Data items
§ §

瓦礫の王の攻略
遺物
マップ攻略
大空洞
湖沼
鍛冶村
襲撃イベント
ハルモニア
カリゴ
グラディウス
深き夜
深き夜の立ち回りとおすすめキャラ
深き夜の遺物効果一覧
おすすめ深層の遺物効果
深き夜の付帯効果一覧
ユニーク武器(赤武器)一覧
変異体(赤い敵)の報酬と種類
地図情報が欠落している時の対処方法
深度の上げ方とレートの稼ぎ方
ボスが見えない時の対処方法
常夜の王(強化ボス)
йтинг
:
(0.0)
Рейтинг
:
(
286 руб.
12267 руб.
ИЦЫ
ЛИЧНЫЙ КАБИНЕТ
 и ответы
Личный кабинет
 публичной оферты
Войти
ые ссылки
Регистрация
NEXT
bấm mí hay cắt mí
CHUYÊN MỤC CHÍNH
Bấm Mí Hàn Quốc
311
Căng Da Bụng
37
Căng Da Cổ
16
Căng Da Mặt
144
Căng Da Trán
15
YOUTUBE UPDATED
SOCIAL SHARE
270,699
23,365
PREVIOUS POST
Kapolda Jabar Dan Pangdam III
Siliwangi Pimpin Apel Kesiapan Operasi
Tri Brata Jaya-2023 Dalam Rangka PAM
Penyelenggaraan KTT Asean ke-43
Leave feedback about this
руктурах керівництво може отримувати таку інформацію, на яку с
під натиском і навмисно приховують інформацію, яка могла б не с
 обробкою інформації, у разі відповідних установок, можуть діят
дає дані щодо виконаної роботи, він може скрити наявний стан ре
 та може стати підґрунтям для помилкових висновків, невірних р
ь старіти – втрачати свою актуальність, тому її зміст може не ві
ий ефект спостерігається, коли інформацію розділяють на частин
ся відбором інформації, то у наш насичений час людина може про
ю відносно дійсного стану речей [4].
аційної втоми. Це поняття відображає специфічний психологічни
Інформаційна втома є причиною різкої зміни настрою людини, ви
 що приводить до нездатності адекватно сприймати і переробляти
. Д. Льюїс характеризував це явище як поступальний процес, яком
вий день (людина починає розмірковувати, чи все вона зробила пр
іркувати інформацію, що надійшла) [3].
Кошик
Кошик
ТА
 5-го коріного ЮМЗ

§ §

● The problem: Return the lines exactly as they appear, from the first line of the data items through the line containing "поступальний процес, яком", both included.

● Result of this task:
瓦礫の王の攻略
遺物
マップ攻略
大空洞
湖沼
鍛冶村
襲撃イベント
ハルモニア
カリゴ
グラディウス
深き夜
深き夜の立ち回りとおすすめキャラ
深き夜の遺物効果一覧
おすすめ深層の遺物効果
深き夜の付帯効果一覧
ユニーク武器(赤武器)一覧
変異体(赤い敵)の報酬と種類
地図情報が欠落している時の対処方法
深度の上げ方とレートの稼ぎ方
ボスが見えない時の対処方法
常夜の王(強化ボス)
йтинг
:
(0.0)
Рейтинг
:
(
286 руб.
12267 руб.
ИЦЫ
ЛИЧНЫЙ КАБИНЕТ
 и ответы
Личный кабинет
 публичной оферты
Войти
ые ссылки
Регистрация
NEXT
bấm mí hay cắt mí
CHUYÊN MỤC CHÍNH
Bấm Mí Hàn Quốc
311
Căng Da Bụng
37
Căng Da Cổ
16
Căng Da Mặt
144
Căng Da Trán
15
YOUTUBE UPDATED
SOCIAL SHARE
270,699
23,365
PREVIOUS POST
Kapolda Jabar Dan Pangdam III
Siliwangi Pimpin Apel Kesiapan Operasi
Tri Brata Jaya-2023 Dalam Rangka PAM
Penyelenggaraan KTT Asean ke-43
Leave feedback about this
руктурах керівництво може отримувати таку інформацію, на яку с
під натиском і навмисно приховують інформацію, яка могла б не с
 обробкою інформації, у разі відповідних установок, можуть діят
дає дані щодо виконаної роботи, він може скрити наявний стан ре
 та може стати підґрунтям для помилкових висновків, невірних р
ь старіти – втрачати свою актуальність, тому її зміст може не ві
ий ефект спостерігається, коли інформацію розділяють на частин
ся відбором інформації, то у наш насичений час людина може про
ю відносно дійсного стану речей [4].
аційної втоми. Це поняття відображає специфічний психологічни
Інформаційна втома є причиною різкої зміни настрою людини, ви
 що приводить до нездатності адекватно сприймати і переробляти
. Д. Льюїс характеризував це явище як поступальний процес, яком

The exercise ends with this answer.